ABOUT THIS TASK: Nothing but the images should be left out when the entries are restated word for word.

Items from a dataset:

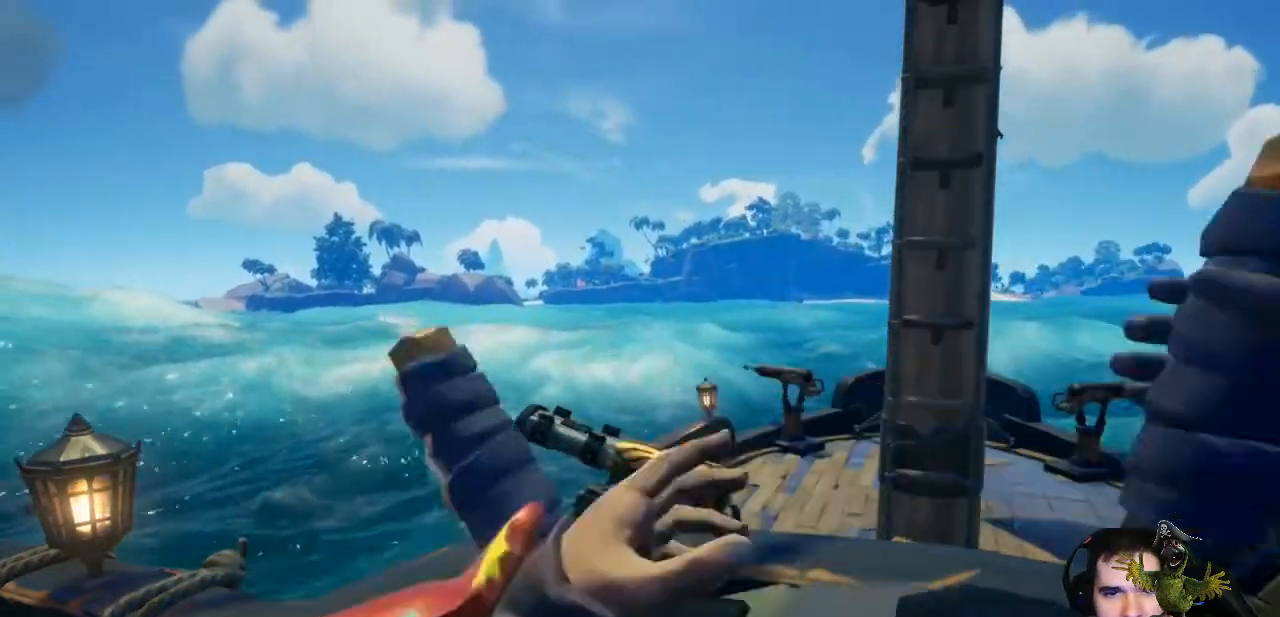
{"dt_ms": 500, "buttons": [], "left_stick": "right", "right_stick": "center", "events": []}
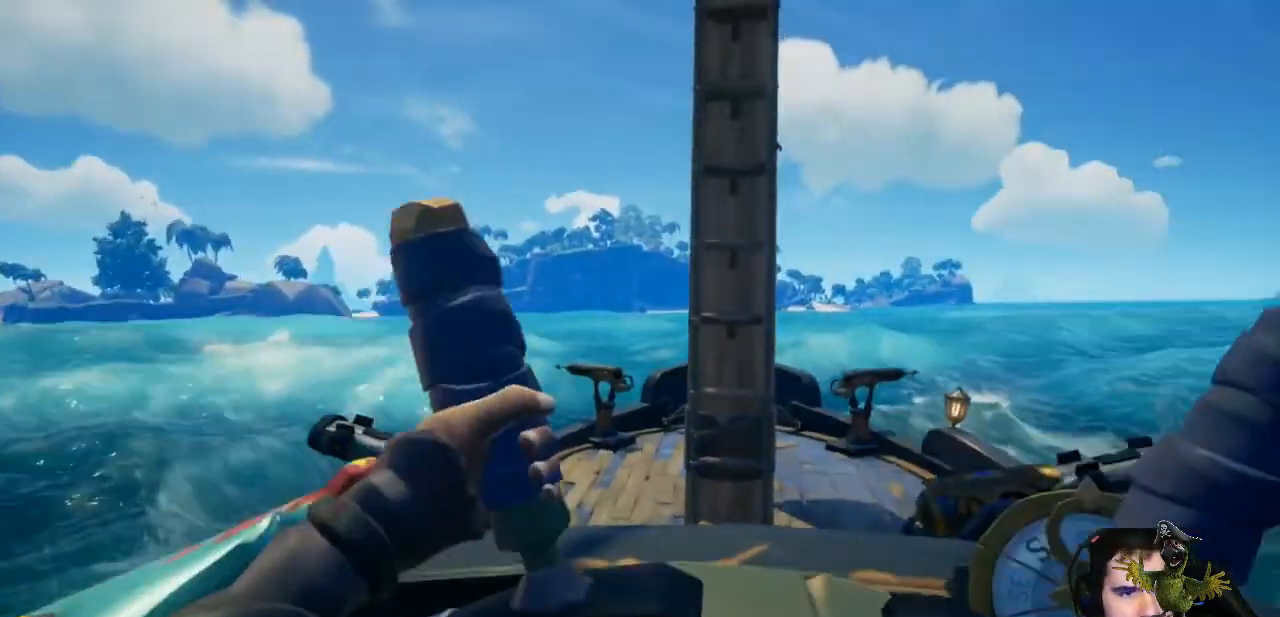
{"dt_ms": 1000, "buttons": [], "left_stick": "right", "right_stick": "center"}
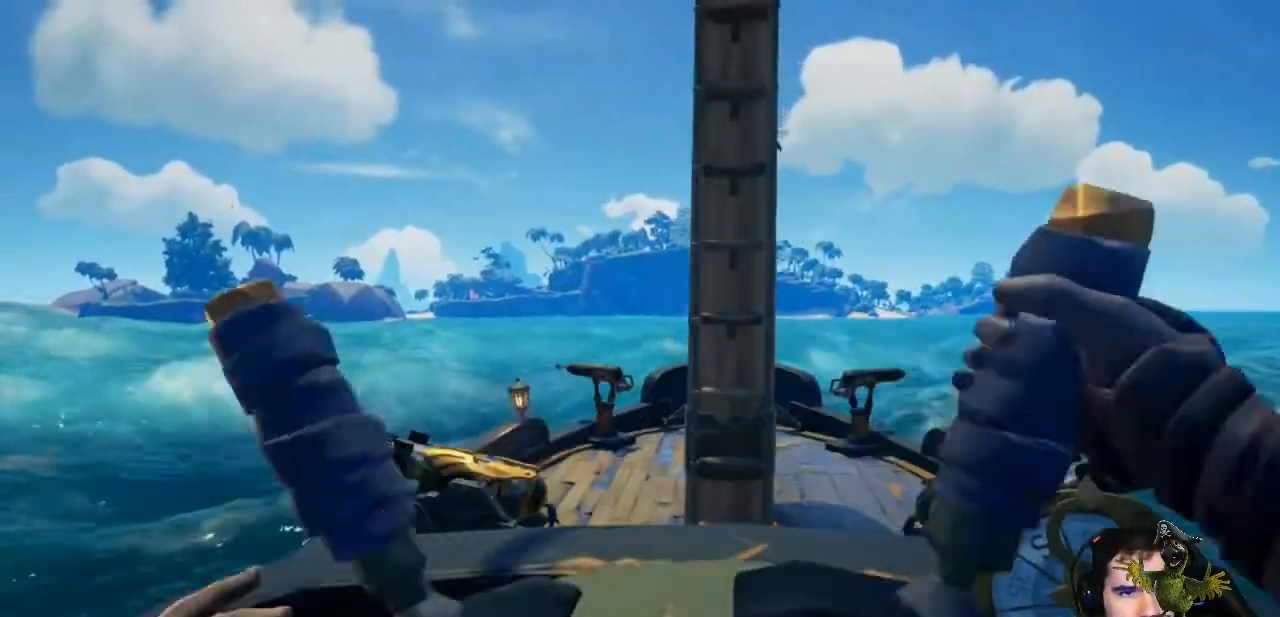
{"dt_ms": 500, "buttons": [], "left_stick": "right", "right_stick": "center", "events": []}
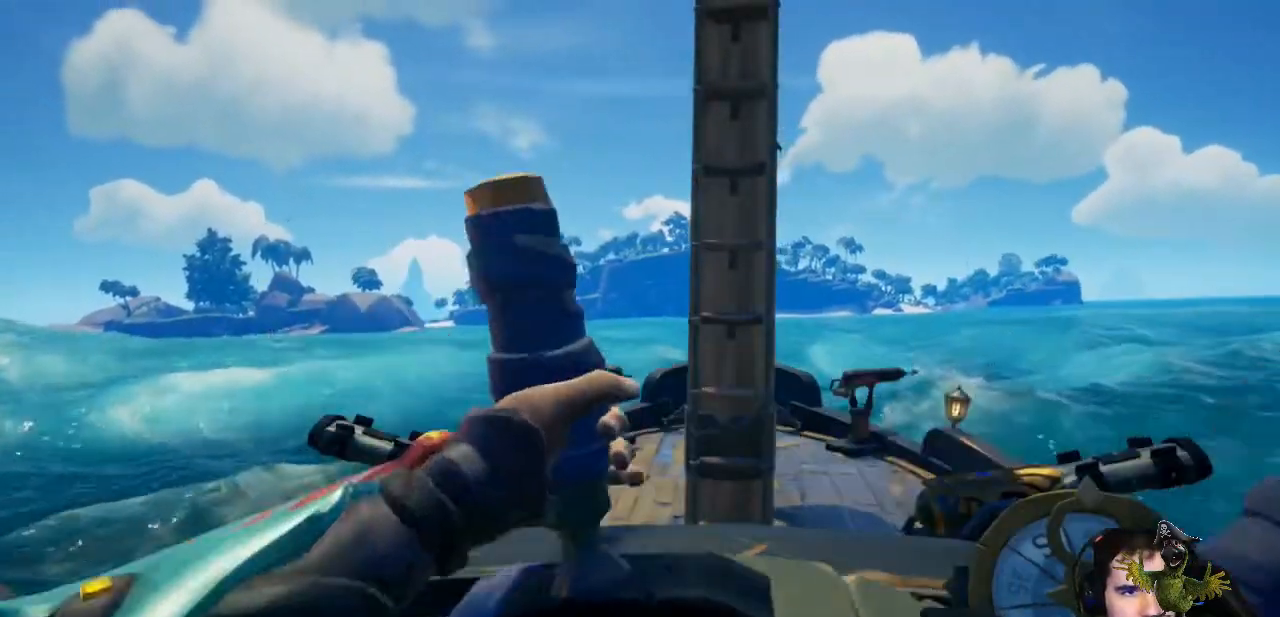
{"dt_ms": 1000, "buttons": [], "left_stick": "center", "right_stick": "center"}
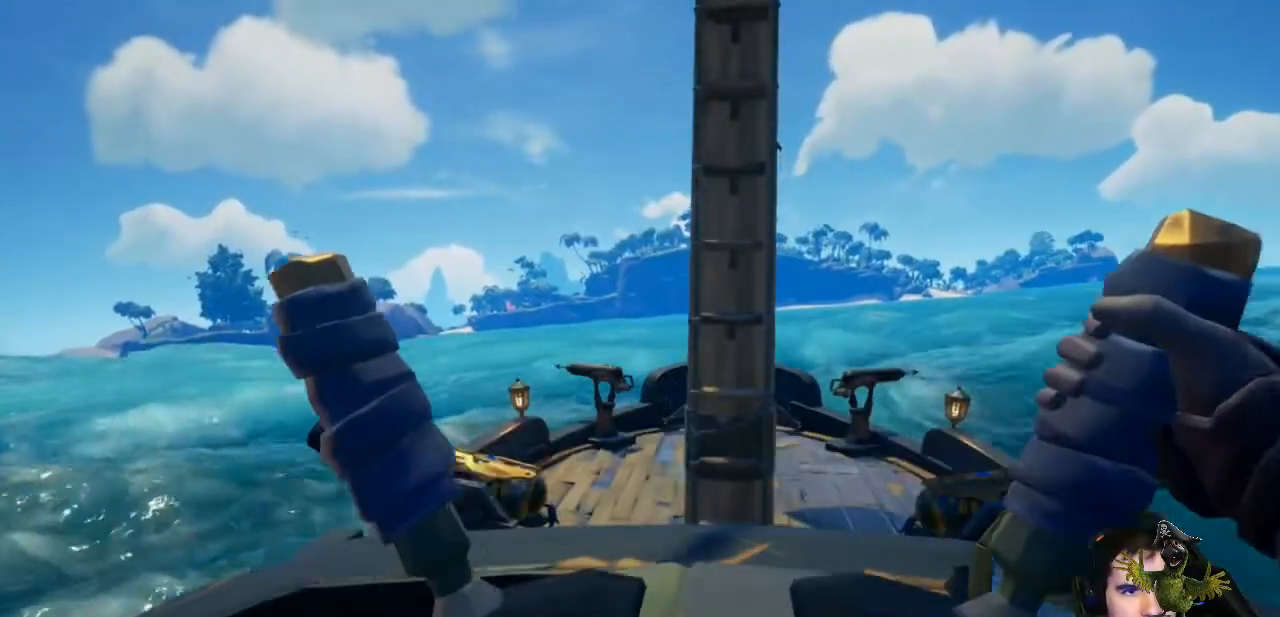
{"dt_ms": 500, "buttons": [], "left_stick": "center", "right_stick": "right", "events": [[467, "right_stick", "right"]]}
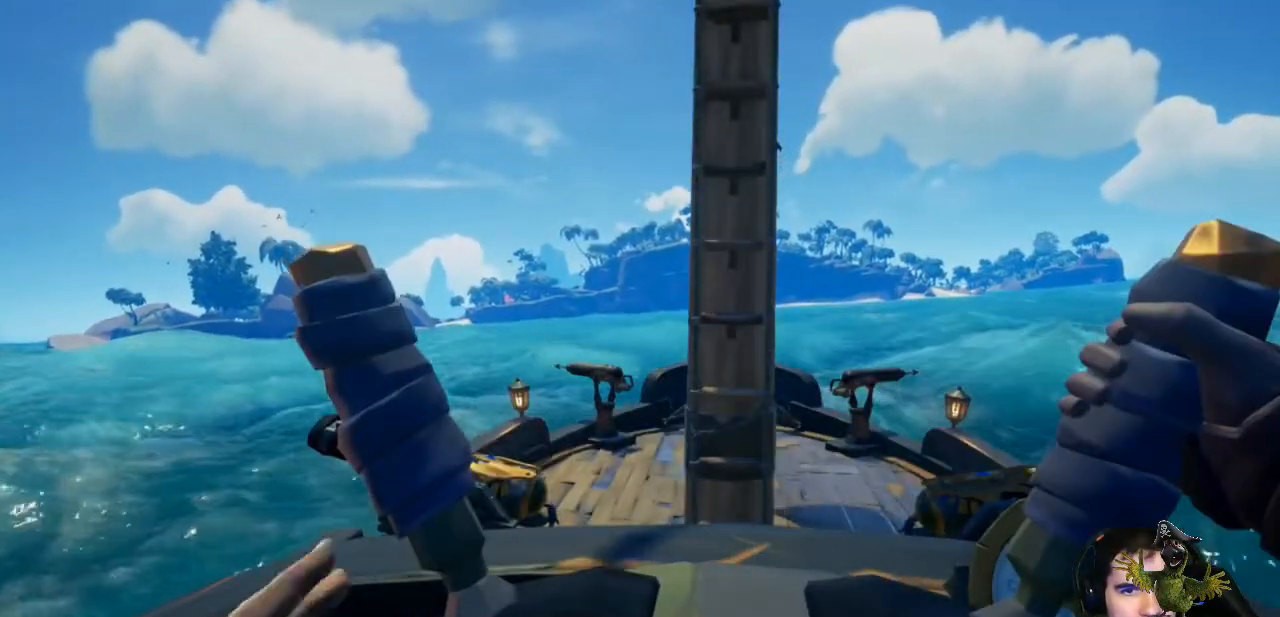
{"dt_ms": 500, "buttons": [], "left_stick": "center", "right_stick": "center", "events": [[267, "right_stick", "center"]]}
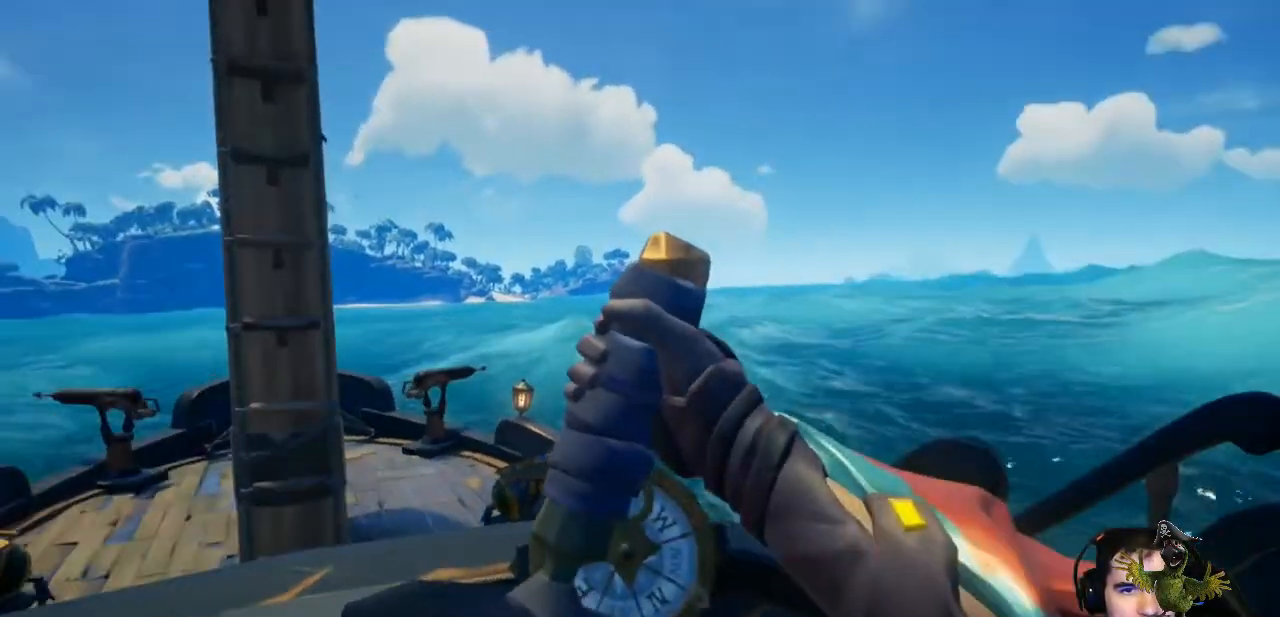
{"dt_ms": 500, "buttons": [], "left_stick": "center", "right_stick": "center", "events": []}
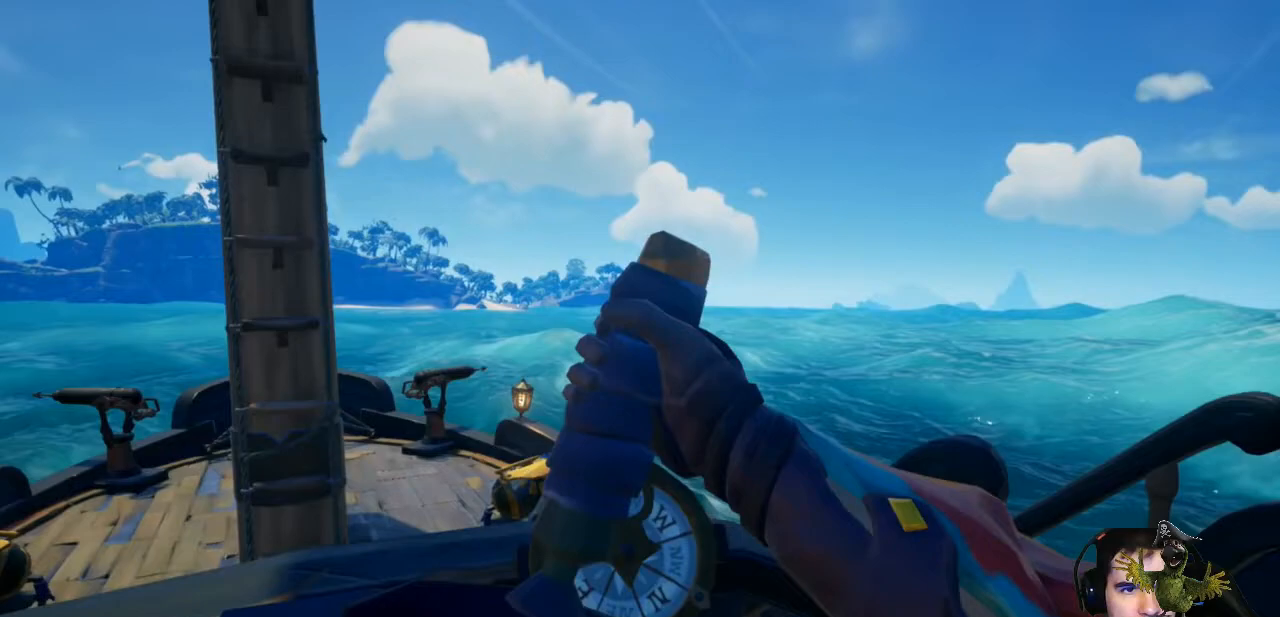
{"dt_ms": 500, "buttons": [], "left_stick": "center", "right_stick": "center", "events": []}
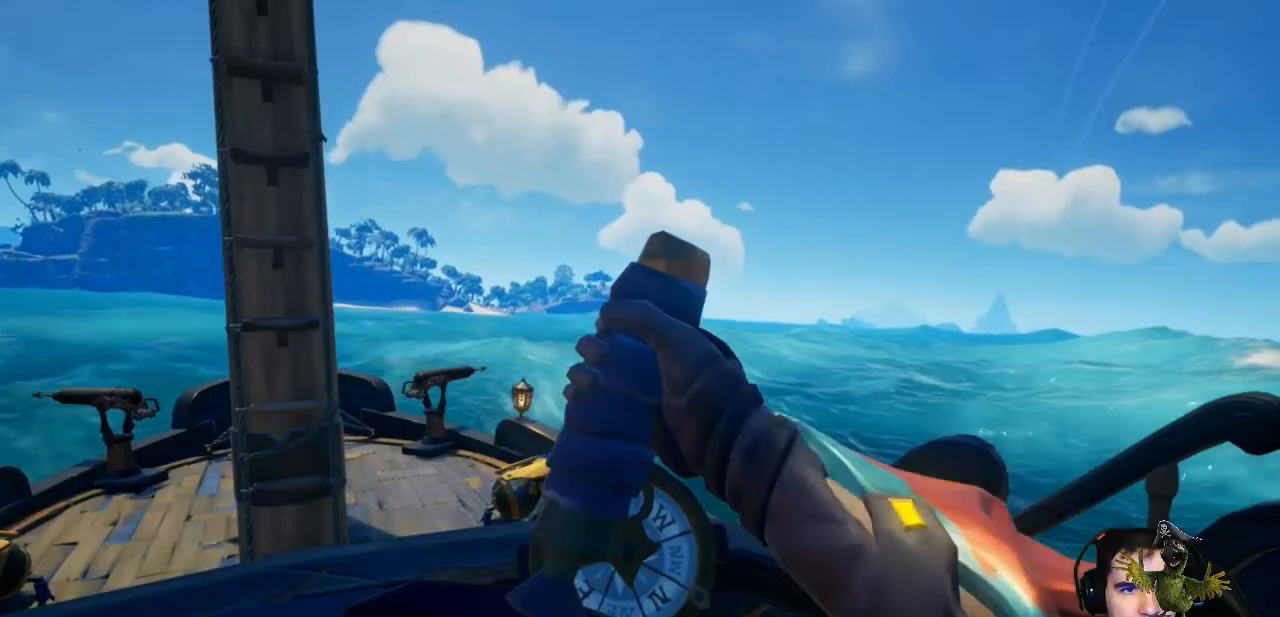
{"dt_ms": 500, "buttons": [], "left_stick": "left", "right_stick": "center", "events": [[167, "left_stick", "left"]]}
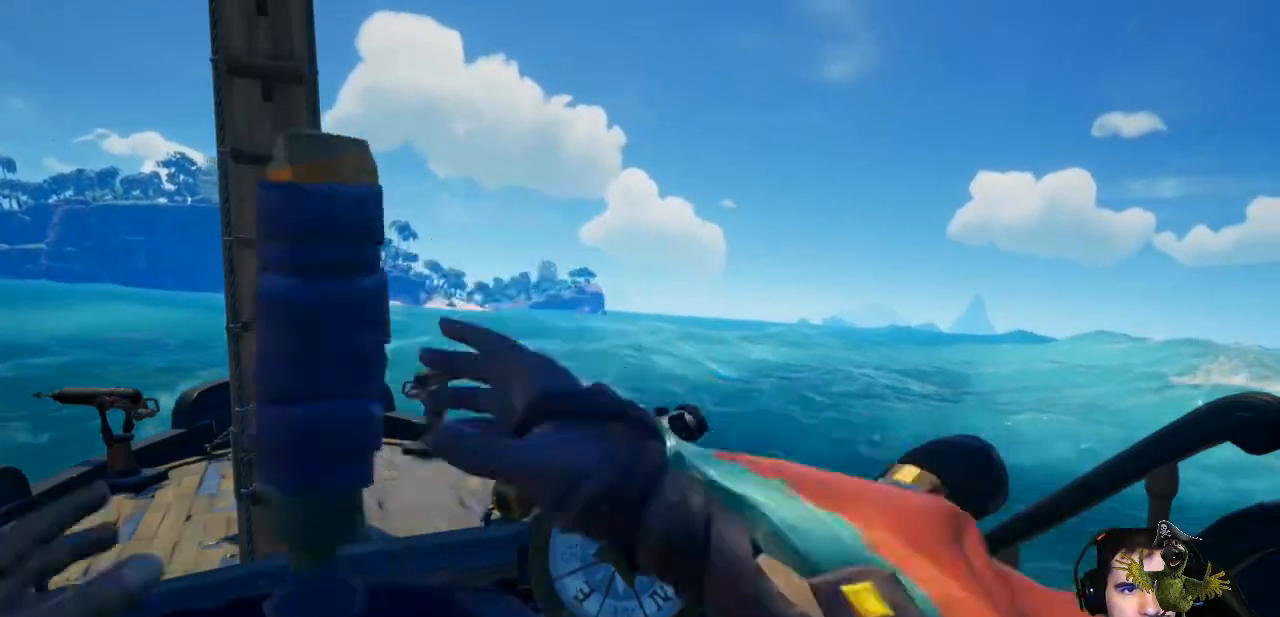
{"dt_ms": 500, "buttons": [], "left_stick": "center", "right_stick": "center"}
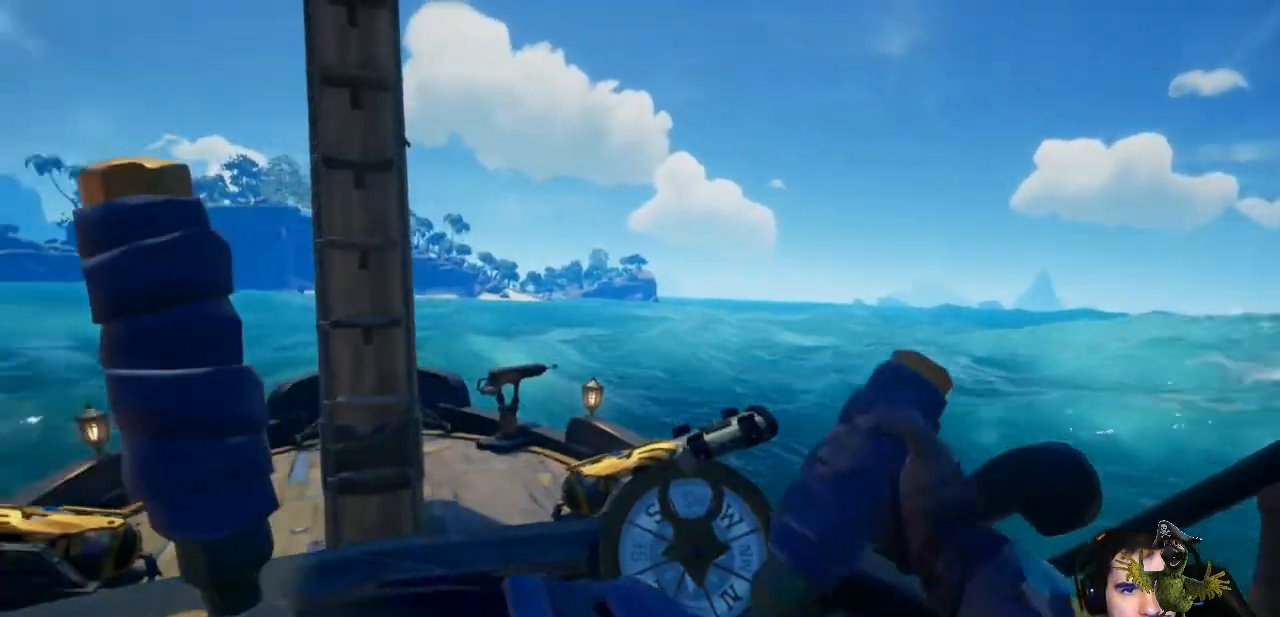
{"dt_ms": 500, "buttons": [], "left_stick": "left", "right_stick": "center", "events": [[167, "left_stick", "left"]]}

WORKED SOLUTION:
{"dt_ms": 500, "buttons": [], "left_stick": "right", "right_stick": "center", "events": []}
{"dt_ms": 1000, "buttons": [], "left_stick": "right", "right_stick": "center"}
{"dt_ms": 500, "buttons": [], "left_stick": "right", "right_stick": "center", "events": []}
{"dt_ms": 1000, "buttons": [], "left_stick": "center", "right_stick": "center"}
{"dt_ms": 500, "buttons": [], "left_stick": "center", "right_stick": "right", "events": [[467, "right_stick", "right"]]}
{"dt_ms": 500, "buttons": [], "left_stick": "center", "right_stick": "center", "events": [[267, "right_stick", "center"]]}
{"dt_ms": 500, "buttons": [], "left_stick": "center", "right_stick": "center", "events": []}
{"dt_ms": 500, "buttons": [], "left_stick": "center", "right_stick": "center", "events": []}
{"dt_ms": 500, "buttons": [], "left_stick": "left", "right_stick": "center", "events": [[167, "left_stick", "left"]]}
{"dt_ms": 500, "buttons": [], "left_stick": "center", "right_stick": "center"}
{"dt_ms": 500, "buttons": [], "left_stick": "left", "right_stick": "center", "events": [[167, "left_stick", "left"]]}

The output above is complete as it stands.